::: TEXT SECTION

Professor Dan Goodley reflects on the recent Northern Network of the Medical Humanities Congress and the necessity to embrace disability as a driving subject of inquiry.
I had the pleasure, this week, to attend the Northern Network of Medical Humanities Congress 2023 (#NNMHR2023). It was my first time at a medical humanities conference. I loved the mix of disciplines, representation of explicitly political ambitions and the presence of those working inside and outside of universities.
The congress also gave me a chance to share plans associated with our new Wellcome Discretionary Award Disability Matters and to learn from colleagues engaging with what has been termed the ‘critical turn’ in medical humanities (check out Viney, Callard and Woods, 2015). One community of scholars I encountered was the Black Health and the Humanities Network who are working with the decolonisation of medical humanities and the generation of anti-colonial practice. Their brilliantly disruptive and provocative panel unpacking the tenets, assumptions and challenges of anti-colonial praxis resonated with me; especially work in critical disability studies.
Indeed, Disability Matters aspires to transform health research scholarship, methods and environments. Established fields such as medicine, medical humanities, health psychology, medical sociology, population and public health studies conventionally understand disability as a problem requiring a solution. Research emerging from these fields renders disability as an object of inquiry. This is true even within everyday life where disability is understood as an unfortunate happenstance requiring remedy. Disability Matters proposes a paradigm shift: rather than conceiving of disability as the passive object of inquiry, we understand disability as the driving active subject of inquiry.
To posit disability as a driving subject in the (critical) medical humanities demands institutional, cultural, epistemological and methodological transformation. And this is where we can learn from our anti-colonial scholars and activists. To challenge structural racism and endemic white privilege in our institutions we are urged to disrupt, contest and transform our universities. A number of the panel members of the Black Health and Humanities Network Project made reference to the work of the Indigenous and Critical Race Scholar Eve Tuck. During the panel I was reminded of Tuck and Yang’s well-known paper that calls for a decolonial move from metaphor to praxis:
‘When we write about decolonization, we are not offering it as a metaphor; it is not an approximation of other experiences of oppression. Decolonization is not a swappable term for other things we want to do to improve our societies and schools. Decolonization doesn’t have a synonym’ (Tuck and Yang, 2012: 2).

One might understand one of the main demands of critical disability studies as depathologisation: to contest pathological conceptions of disability that are rife in all of our disciplinary domains. But the work does not stop there. In order to depathologise we have to move from metaphor to praxis. One aspect of this relates to unsettling disability’s ‘absent presence’ in the medical humanities (Titchkosky, 2011). One will find disability everywhere in the medical humanities. It is very much present but oftentimes only as a metaphor for failure. Disability oftentimes turns up in the academy: but as a dead metaphor (Titchkosky, 2015). Meanwhile, disabled researchers, critical disability studies theory and disability politics are often absent from mainstream theorisation in the medical humanities. Historically, disability has not been invited into medical humanities as scholarly authority.

::::::
::: RAW DATA

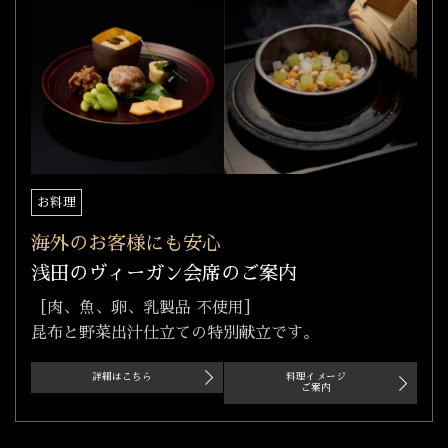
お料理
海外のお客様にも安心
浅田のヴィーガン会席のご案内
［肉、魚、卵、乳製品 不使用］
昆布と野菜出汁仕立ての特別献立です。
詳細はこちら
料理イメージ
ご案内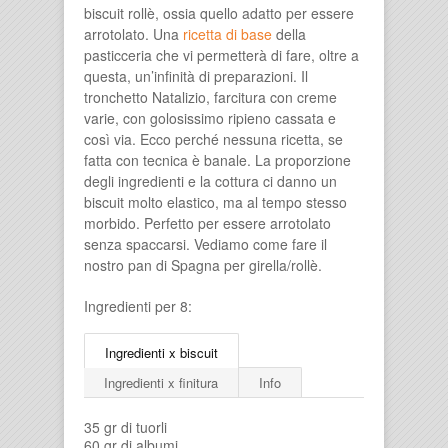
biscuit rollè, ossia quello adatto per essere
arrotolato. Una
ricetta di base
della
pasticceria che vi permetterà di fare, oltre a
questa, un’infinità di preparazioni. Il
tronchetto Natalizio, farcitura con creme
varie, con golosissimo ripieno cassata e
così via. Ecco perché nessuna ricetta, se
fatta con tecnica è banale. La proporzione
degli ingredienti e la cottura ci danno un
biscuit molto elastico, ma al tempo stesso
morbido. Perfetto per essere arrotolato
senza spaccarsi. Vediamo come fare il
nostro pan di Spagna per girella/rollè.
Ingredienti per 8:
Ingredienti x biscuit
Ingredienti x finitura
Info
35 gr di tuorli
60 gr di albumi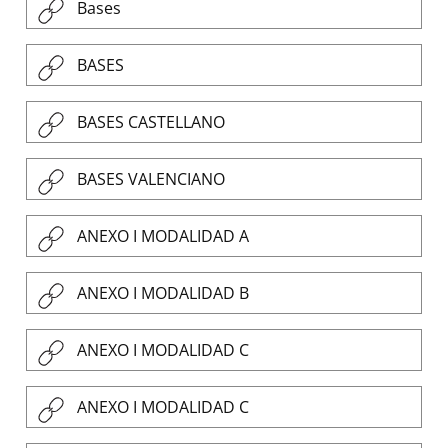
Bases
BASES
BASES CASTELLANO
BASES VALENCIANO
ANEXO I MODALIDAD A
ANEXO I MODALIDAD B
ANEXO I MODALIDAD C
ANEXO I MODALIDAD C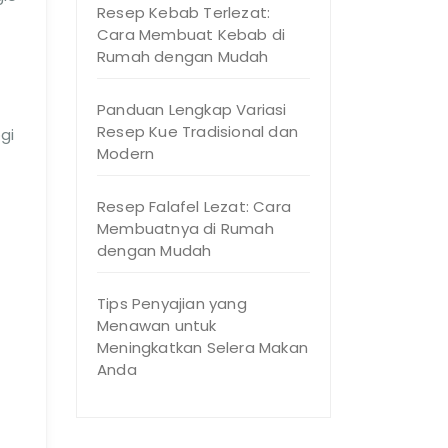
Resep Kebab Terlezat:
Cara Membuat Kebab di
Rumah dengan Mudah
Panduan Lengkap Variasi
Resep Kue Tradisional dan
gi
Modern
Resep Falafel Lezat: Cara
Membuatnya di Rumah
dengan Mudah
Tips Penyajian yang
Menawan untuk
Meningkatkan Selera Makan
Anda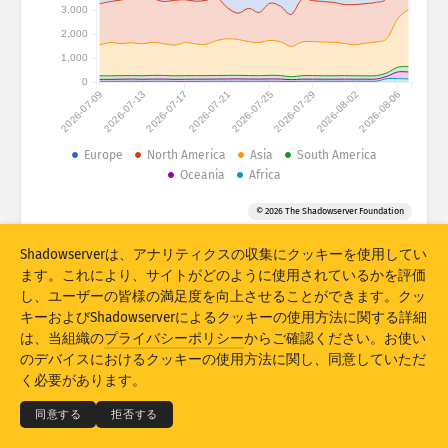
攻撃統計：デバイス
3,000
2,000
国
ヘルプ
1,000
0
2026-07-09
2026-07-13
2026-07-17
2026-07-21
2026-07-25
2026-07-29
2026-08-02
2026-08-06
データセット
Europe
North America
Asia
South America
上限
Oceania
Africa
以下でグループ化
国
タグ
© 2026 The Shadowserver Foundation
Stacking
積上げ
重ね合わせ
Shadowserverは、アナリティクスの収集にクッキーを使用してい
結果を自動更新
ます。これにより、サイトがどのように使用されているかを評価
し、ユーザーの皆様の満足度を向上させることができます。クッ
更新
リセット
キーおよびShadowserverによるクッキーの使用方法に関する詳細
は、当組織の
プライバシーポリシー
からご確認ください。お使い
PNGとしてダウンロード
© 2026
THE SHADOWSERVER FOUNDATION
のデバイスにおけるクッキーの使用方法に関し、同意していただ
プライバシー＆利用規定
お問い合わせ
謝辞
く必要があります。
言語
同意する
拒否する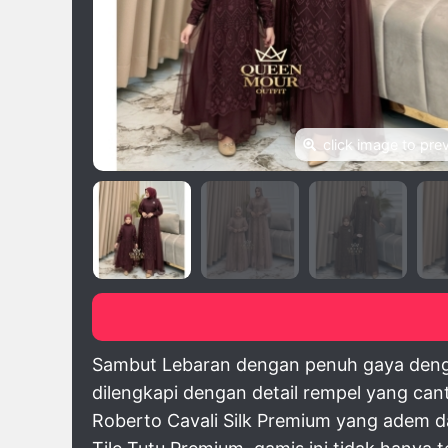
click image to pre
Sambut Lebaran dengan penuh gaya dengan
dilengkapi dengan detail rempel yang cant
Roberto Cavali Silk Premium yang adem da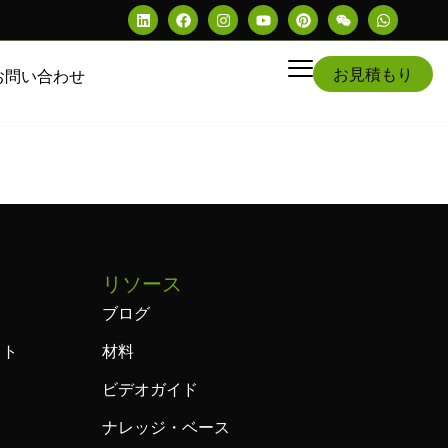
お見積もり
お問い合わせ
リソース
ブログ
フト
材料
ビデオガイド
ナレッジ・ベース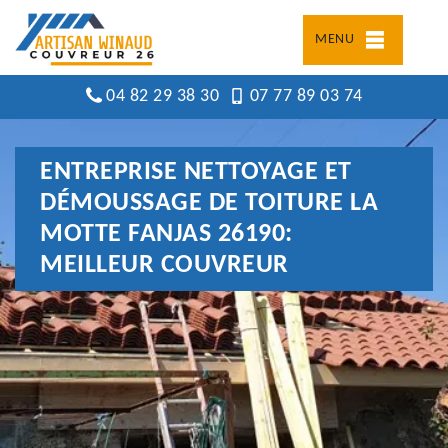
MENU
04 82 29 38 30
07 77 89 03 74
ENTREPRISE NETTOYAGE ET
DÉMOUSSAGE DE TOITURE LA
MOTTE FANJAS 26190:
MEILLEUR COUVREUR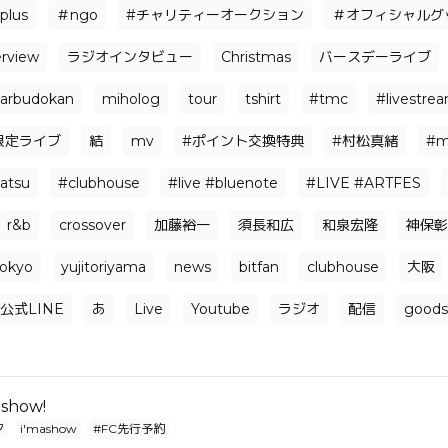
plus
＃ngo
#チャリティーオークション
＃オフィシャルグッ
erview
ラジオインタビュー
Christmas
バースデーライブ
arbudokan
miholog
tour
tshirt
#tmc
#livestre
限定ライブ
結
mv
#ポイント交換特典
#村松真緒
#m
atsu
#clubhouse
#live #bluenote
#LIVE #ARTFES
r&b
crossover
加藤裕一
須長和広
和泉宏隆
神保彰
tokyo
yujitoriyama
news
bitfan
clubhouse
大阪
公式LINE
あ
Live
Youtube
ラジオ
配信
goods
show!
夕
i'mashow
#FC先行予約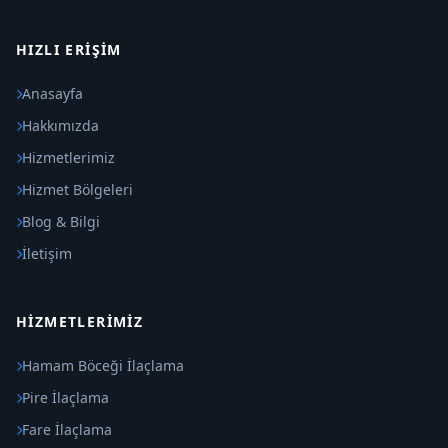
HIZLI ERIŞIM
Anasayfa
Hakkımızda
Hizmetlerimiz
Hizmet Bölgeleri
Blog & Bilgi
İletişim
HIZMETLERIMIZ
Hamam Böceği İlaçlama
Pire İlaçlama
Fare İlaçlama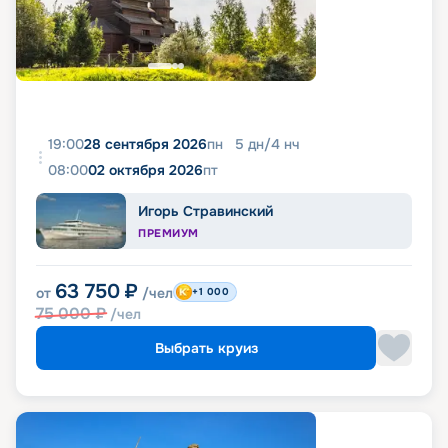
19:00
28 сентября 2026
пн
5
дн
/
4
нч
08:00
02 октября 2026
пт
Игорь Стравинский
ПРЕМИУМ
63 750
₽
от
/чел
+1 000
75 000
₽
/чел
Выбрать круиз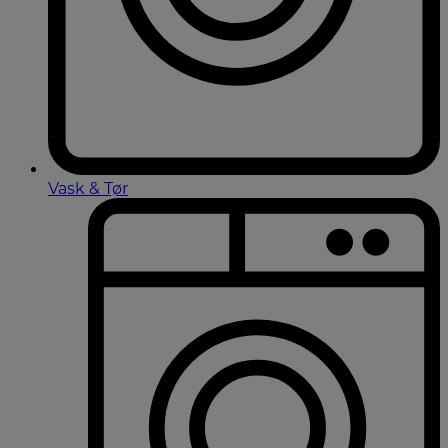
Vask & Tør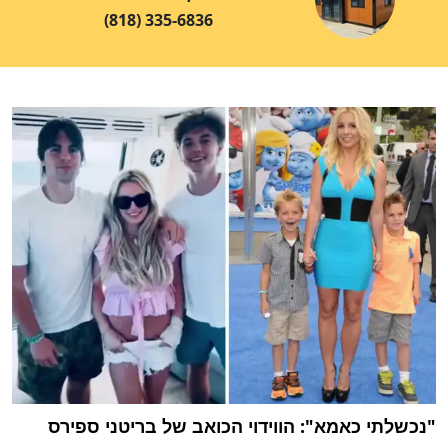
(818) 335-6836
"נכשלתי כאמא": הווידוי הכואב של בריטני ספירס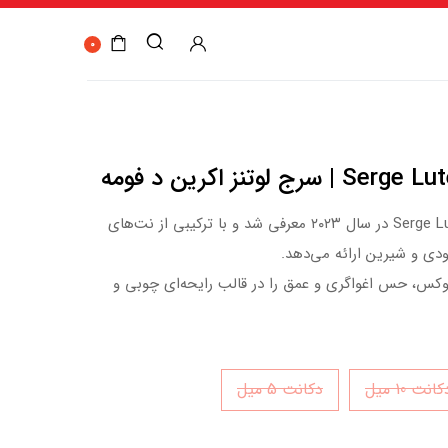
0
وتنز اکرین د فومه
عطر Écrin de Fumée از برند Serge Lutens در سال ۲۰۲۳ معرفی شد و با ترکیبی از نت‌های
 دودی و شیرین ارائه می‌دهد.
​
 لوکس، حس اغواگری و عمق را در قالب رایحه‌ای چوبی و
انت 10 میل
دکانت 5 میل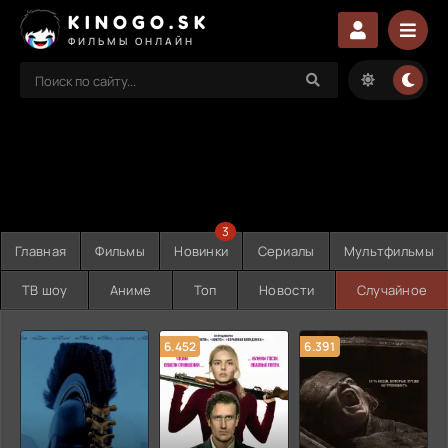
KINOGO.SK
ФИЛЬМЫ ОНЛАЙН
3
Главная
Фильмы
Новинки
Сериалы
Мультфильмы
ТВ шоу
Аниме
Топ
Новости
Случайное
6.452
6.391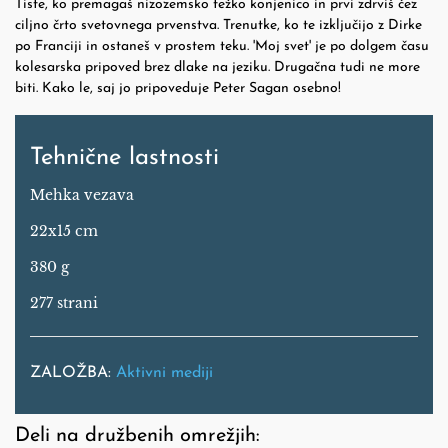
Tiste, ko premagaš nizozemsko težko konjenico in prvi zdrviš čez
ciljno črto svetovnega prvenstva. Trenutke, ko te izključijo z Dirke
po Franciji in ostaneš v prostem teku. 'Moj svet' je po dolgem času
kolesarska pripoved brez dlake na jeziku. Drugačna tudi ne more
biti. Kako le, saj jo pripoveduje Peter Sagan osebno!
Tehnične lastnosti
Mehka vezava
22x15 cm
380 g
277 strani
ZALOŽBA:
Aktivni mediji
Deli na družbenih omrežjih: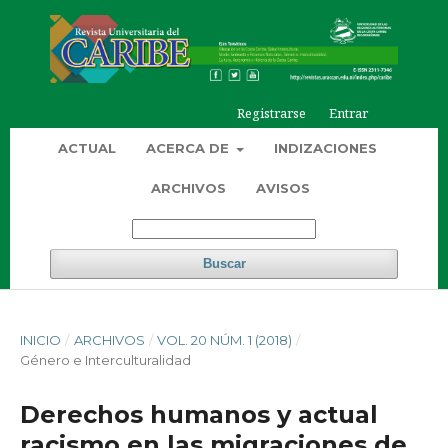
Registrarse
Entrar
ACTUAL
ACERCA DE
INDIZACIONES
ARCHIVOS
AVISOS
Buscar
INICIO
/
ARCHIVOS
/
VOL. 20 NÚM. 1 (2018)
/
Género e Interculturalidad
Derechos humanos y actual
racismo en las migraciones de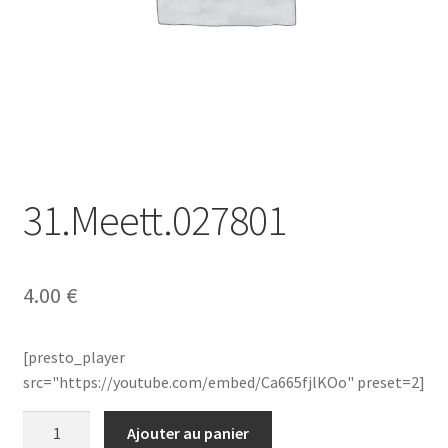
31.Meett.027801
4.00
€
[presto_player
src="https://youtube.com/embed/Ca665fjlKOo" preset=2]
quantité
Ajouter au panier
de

::::::

■ WHAT YOU WILL DO:
**1.** Answer from the post on disability in the medical humanities.
(a) Which network held the panel on anti-colonial praxis that resonated with the author?
(b) What is the name of the new Wellcome Discretionary Award?
(c) In what form, according to the post, does disability often turn up in the academy?
**2.** Using the post on disability in the medical humanities, explain in one to three sentences why disability's place in the field is described as an "absent presence."
**3.** Say whether each statement agrees with the post on disability in the medical humanities, and quote the words that decide it.
(a) The congress was the author's first medical humanities conference.
(b) Disability Matters treats disability as the passive object of inquiry.
(c) The author says the work of critical disability studies ends with depathologization.
This work can be done without the records.

■ TASK RESULTS:
**1.**
(a) The Black Health and the Humanities Network
(b) Disability Matters
(c) As a dead metaphor

**2.** Disability is found everywhere in the medical humanities, but often only as a metaphor for failure. Disabled researchers, critical disability studies theory, and disability politics, meanwhile, are often absent from mainstream theorization in the field.

**3.**
(a) Yes: "It was my first time at a medical humanities conference."
(b) No: "rather than conceiving of disability as the passive object of inquiry, we understand disability as the driving active subject of inquiry."
(c) No: "But the work does not stop there."